再び公爵邸を訪れたリリアーナは、アシュトンの前に立つと、まず深々と頭を下げた。
「公爵閣下。昨日は、あまりに軽率な態度を取ってしまい、心よりお詫び申し上げます」
アシュトンは、予想していなかった謝罪に、わずかに驚いた表情を見せた。
「わたくしは、身分をわきまえず、感情に任せて閣下にお言葉を返してしまいました。子爵家の令嬢として、あるまじき振る舞いでございました」
リリアーナの声は、昨日とは打って変わって、深い反省に満ちていた。
「どうか、この愚かな娘をお許しください」
彼女は、そのまま頭を下げ続けた。その姿は、昨日の激怒した令嬢とは別人のようだった。
「……顔を上げてくれ」
アシュトンが、静かに言った。
「君の怒りは、もっともなものだった。謝罪すべきは、私の方だ」
リリアーナは、ゆっくりと顔を上げた。
「昨晩、一晩考えさせていただきました」
「……それで、答えは?」
アシュトンが、わずかに緊張した面持ちで問いかける。
リリアーナは、その青い瞳をまっすぐに見つめ返し、貴族令嬢として教え込まれた中で、最も完璧で、そして最も心のこもっていない淑女の笑みを、ゆっくりと浮かべた。
「条件を、一つ追加させていただければ」
「条件?」
「ええ。この契約は、あくまで『業務』であることを、明確にしていただきたいのです」
リリアーナの声は、どこまでも冷静だった。
「わたくしは、一年間という期限付きで、ロックウェル公爵夫人としての『役割』を演じる。それ以上でも、それ以下でもない、と」
アシュトンは、彼女の言葉に、わずかに眉をひそめた。
「つまり……」
「はい。喜んで、お受けいたします」
リリアーナは、机の上に置かれた契約書に、さらさらと自分の名を署名する。その流れるような動きに、アシュトンが息をのんだ。
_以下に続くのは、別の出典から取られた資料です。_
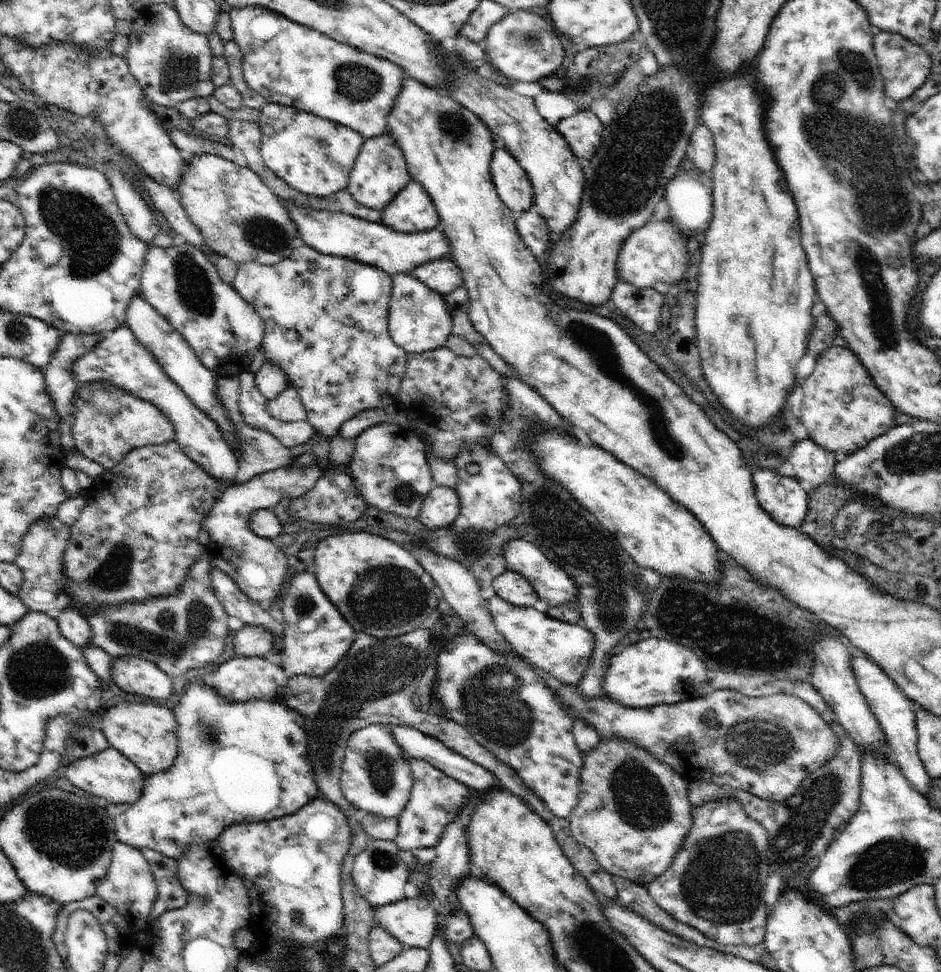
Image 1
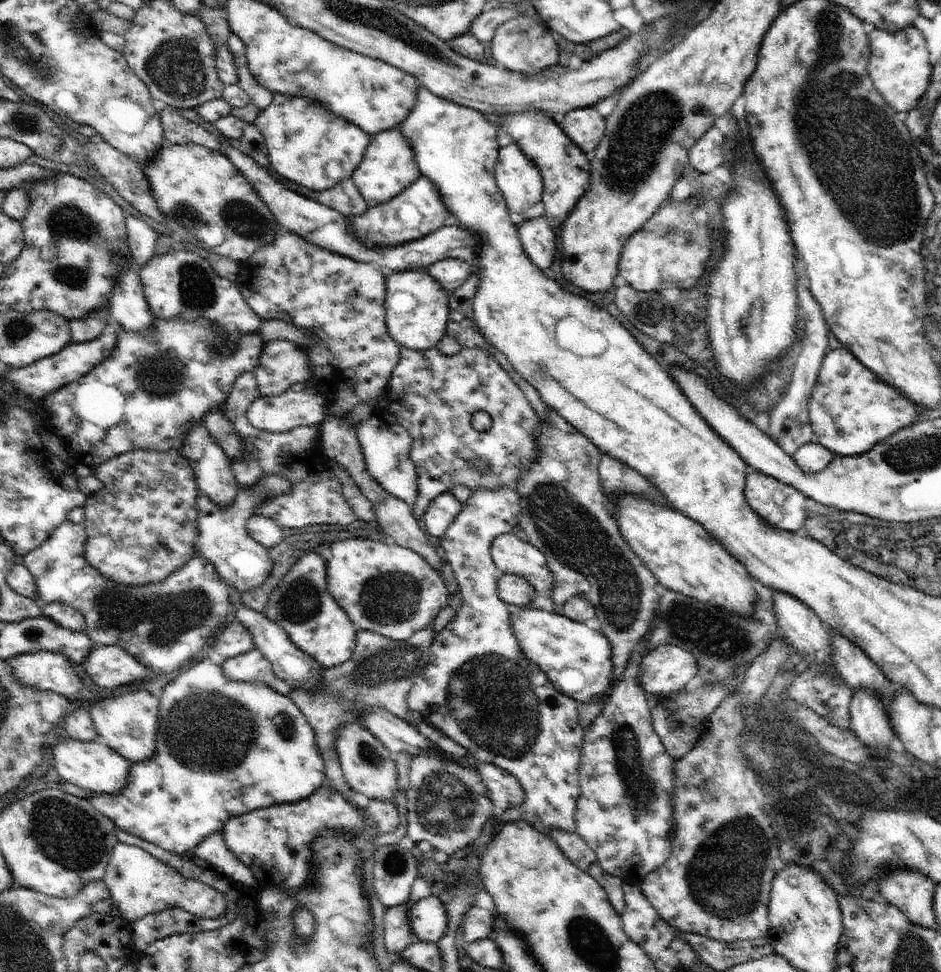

「本日より一年間、わたくしリリアーナ・グレイは、職業として、アシュトン・ロックウェル公爵閣下の完璧な妻を、演じさせていただきますわ」
その声は、どこまでも冷静で、そして、少しだけ楽しんでいるかのようにさえ、響いた。
こうして、利害と打算と、そして双方のプライドから、二人の奇妙な契約結婚生活は、幕を開けたのだった。